Furthermore, compliance with the ICC would rescue the globally perceived hypocrisy of the United States. Ambassador David Scheffer, the leader of the negotiating team in United Nations discussions of the ICC, faced complaints from other negotiators about the United States’ noncommittal history. Foreign scholars, lawyers, and diplomats voiced to Scheffer their deep resentment that the United States intensively negotiates international treaties, signs many of them, and then fails to follow through with ratification. Included in these treaties are the Convention on the Law of the Sea, Additional Protocols I and II of the 1949 Geneva Conventions, the Convention on the Rights of Persons with Disabilities, and the Rome Statute. By ratifying the Rome Statute, the United States would begin to overcome the foreign perception of double standards and strengthen its international relations by demonstrating observable action in line with proclaimed intentions.
The most concrete benefit of U.S. participation is institutional stability. Over the past six executive administrations, ICC policy has swung back and forth between engagement and hostility. This volatility undermines U.S. credibility and elicits constant bipartisan criticism. Ratification of the Rome Statute would prevent the use of sanctions, visa bans, and coercive diplomacy against judicial institutions, transcending the personal political agendas of each individual presidency. One of the most persistent executive objections to the ICC concerns sovereignty, yet this is directly addressed by the principle of complementarity in Article 17 of the Rome Statute.
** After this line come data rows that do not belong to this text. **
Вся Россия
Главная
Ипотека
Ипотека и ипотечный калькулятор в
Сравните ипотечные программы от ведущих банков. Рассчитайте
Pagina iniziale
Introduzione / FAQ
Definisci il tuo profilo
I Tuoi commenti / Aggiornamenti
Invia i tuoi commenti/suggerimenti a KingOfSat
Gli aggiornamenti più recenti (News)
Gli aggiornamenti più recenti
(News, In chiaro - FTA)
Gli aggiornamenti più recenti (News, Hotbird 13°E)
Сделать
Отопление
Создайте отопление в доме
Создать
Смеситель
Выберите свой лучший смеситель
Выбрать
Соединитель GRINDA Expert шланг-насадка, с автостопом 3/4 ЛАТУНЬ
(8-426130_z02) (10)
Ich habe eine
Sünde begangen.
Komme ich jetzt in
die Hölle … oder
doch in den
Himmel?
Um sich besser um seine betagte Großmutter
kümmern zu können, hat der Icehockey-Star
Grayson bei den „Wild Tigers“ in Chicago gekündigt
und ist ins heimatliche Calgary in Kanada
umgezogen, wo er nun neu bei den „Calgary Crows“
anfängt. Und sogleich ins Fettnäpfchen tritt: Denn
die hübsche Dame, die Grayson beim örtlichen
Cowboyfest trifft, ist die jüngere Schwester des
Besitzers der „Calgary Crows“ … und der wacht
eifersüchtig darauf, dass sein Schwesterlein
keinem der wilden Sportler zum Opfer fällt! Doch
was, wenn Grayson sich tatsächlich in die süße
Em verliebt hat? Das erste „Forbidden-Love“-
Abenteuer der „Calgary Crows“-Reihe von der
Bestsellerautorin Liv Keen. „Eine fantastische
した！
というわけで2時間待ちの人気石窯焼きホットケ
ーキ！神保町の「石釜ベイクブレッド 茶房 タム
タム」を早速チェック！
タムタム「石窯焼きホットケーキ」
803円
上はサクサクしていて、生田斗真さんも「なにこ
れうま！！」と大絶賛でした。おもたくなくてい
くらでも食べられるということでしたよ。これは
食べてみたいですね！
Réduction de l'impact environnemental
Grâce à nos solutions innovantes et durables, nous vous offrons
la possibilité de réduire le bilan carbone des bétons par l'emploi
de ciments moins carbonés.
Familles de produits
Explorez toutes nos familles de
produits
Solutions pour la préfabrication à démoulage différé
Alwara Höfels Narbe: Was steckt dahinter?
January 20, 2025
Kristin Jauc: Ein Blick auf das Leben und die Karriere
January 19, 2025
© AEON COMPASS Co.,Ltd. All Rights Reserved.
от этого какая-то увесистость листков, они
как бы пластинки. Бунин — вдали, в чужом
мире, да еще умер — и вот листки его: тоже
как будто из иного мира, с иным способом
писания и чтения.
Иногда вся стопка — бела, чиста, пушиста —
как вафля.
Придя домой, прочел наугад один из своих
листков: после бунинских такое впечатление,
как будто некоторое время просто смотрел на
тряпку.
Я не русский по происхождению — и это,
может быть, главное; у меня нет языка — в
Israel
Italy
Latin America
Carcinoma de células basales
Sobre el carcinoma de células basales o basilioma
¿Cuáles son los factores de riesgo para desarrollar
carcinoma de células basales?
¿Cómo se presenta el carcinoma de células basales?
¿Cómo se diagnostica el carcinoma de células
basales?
According to this principle, the Court may only exercise jurisdiction when a state is unwilling or unable to prosecute alleged crimes itself. The United States maintains one of the world’s most robust systems of military justice, so domestic investigations would generally preclude ICC jurisdiction altogether. Thus, ICC membership would only incentivize thorough domestic investigation within the United States and provide a secondary measure of accountability.
- Conclusion
Executive Order No. 14203: “Imposing Sanctions on the International Criminal Court” is the latest manifestation of a longstanding contradiction in United States foreign policy. The U.S. champions accountability, human rights, and the preservation of international law until the institution designed to enforce those principles implicates American or allied conduct. From the cautious endorsement of the Clinton administration, to the combative opposition by Bush and Trump, to the selective cooperation of the Obama and Biden administrations, U.S. policy toward the ICC has been defined by inconsistency. This instability has deprived the United States of institutional influence and eroded its international reputation. Membership in the ICC would not sacrifice American autonomy, but instead reaffirm commitment to lawful governance. If the United States seeks to reclaim its role as a credible advocate of human rights, it must take a decisive step toward consistency, legitimacy, and leadership in international criminal law. In an era defined by the abuse of power, U.S. participation in the International Criminal Court is no longer aspirational, but necessary.